Cooperative FOXA1-HNF4A binding emerges from motif spacing and nucleosome architecture
Journal:
bioRxiv
Published Date:
May 30, 2026
Abstract
The pioneer factor hypothesis posits that specialized transcription factors access nucleosomal DNA to enable binding of secondary factors, implying a hierarchical mechanism of chromatin opening. However, recent evidence indicates that cooperative binding between pioneer and non-pioneer factors can occur in a context-dependent manner. Here we define the sequence and chromatin features that specify cooperative binding between FOXA1 and HNF4A. Using dual-induction of FOXA1 and HNF4A in naive cells, which lack endogenous expression of either factor, we identify a class of genomic sites that require both factors for binding and reside in initially inaccessible chromatin.

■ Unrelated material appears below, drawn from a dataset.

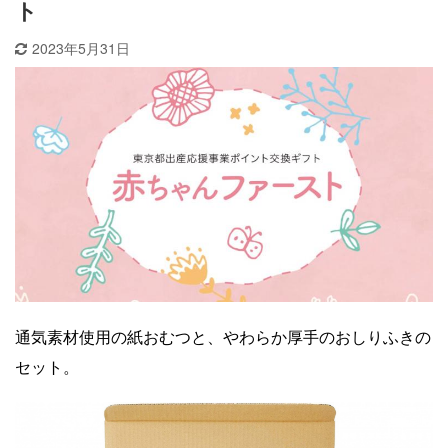
ト
2023年5月31日
通気素材使用の紙おむつと、やわらか厚手のおしりふきの
セット。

A dual-head convolutional neural network finds no novel composite motif at these sites, instead implicating motif arrangement as the distinguishing feature. Cooperative loci are enriched for FOXA1-HNF4A motif pairs spaced 15-60 bp apart, a soft-syntax grammar consistent with nucleosome-mediated cooperativity. This spacing signature recurs at endogenously co-bound sites in HepG2 cells and primary fetal hepatocytes. Using a multiplexed in vitro nucleosome-binding assay (Pioneer-seq), we show that FOXA1 binds nucleosomal DNA more strongly than HNF4A across positions, and that cooperative binding strength on natural nucleosome sequences is predicted primarily by the position of the FOXA1 motif relative to the nucleosome dyad. Together, these results support a model in which positioned nucleosomes act as scaffolds that facilitate cooperative transcription factor binding through spatial motif organization, rather than a barrier one factor clears for the other.